── Teks Bacaan ──

Jejak Investasi di Pidie

Wawancara Eksklusif, Investasi tak Jalan jika Lahan belum Selesai

CEO Trans Continent, Ismail Rasyid ternyata ikut terlibat dalam proyek pembangunan pabrik semen Laweung. Perannya sebagai rekanan logistik

Editor: mufti
serambinews
Ismail Rasyid Menjelaskan Investasi Tak Jalan, Jika Lahan Belum Selesai 

CEO Trans Continent, Ismail Rasyid, ternyata ikut terlibat dalam proyek pembangunan pabrik semen Laweung. Perannya sebagai rekanan logistik. Di tengah jalan, kontraknya diputus tanpa pemberitahuan sehingga ia mengalami kerugian material dan waktu. Ismail akhirnya memilih mundur demi menghindari konflik. Kisahnya ini dibeberkannya dalam wawancara eksklusif yang dipandu Pemimpin Redaksi Harian Serambi Indonesia, Zainal Arifin M Nur, disela kunjungan ke China beberapa waktu lalu. Berikut petikan wawancara Ismail Rasyid yang juga Sekretaris Jenderal (Sekjend) Dewan Ekonomi Aceh (DEA). Wawancara ini juga dapat disaksikan dalam program ‘Saksi Kata’ di kanal YouTube Serambinews:

Dalam rangka apa perjalanan ke China?

───

> Langkah Pengerjaan:
1/ Salin ulang bagian teks bacaan mulai dari "CEO Trans Continent, Ismail Rasyid, ternyata" sampai dengan "perjalanan ke China?", termasuk kata-kata penutup tersebut.
2/ Tentukan apakah setiap pernyataan berikut sesuai dengan teks bacaan, lalu jawab ya atau tidak disertai kutipan kata-kata teks yang menjadi penentunya: (a) Ismail Rasyid berperan sebagai rekanan logistik dalam proyek pabrik semen Laweung. (b) Kontrak Ismail Rasyid diputus setelah ia menerima pemberitahuan. (c) Ismail Rasyid memilih mundur untuk menghindari konflik.

── Cuplikan Data ──

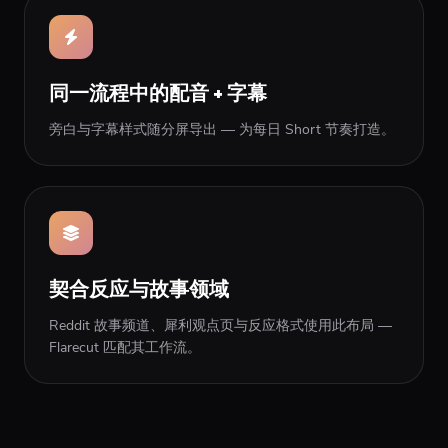
同一流程中的配音 + 字幕
旁白与字幕样式随分屏导出 — 为每日 Short 节奏打造。
契合反应与故事领域
Reddit 故事频道、犀利观点页与反应格式使用此布局 —
Flarecut 匹配其工作流。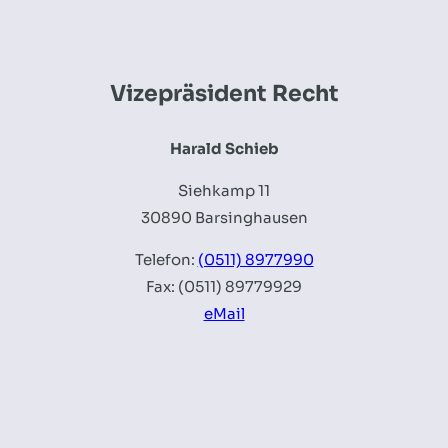
Vizepräsident Recht
Harald Schieb
Siehkamp 11
30890 Barsinghausen
Telefon:
(0511) 8977990
Fax: (0511) 89779929
eMail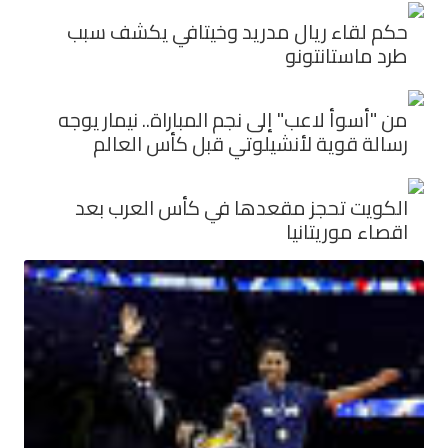
حكم لقاء ريال مدريد وخيتافي يكشف سبب
طرد ماستانتونو
من "أسوأ لاعب" إلى نجم المباراة.. نيمار يوجه
رسالة قوية لأنشيلوتي قبل كأس العالم
الكويت تحجز مقعدها في كأس العرب بعد
اقصاء موريتانيا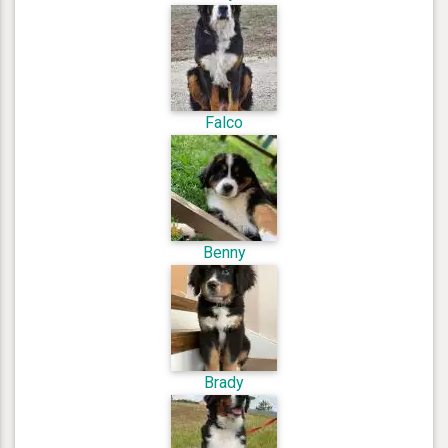
Falco
Benny
Brady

───

> Penyelesaian Soal:
1/
CEO Trans Continent, Ismail Rasyid, ternyata ikut terlibat dalam proyek pembangunan pabrik semen Laweung. Perannya sebagai rekanan logistik. Di tengah jalan, kontraknya diputus tanpa pemberitahuan sehingga ia mengalami kerugian material dan waktu. Ismail akhirnya memilih mundur demi menghindari konflik. Kisahnya ini dibeberkannya dalam wawancara eksklusif yang dipandu Pemimpin Redaksi Harian Serambi Indonesia, Zainal Arifin M Nur, disela kunjungan ke China beberapa waktu lalu. Berikut petikan wawancara Ismail Rasyid yang juga Sekretaris Jenderal (Sekjend) Dewan Ekonomi Aceh (DEA). Wawancara ini juga dapat disaksikan dalam program ‘Saksi Kata’ di kanal YouTube Serambinews:

Dalam rangka apa perjalanan ke China?

2/
(a) Ya: "Perannya sebagai rekanan logistik."
(b) Tidak: "kontraknya diputus tanpa pemberitahuan"
(c) Ya: "Ismail akhirnya memilih mundur demi menghindari konflik."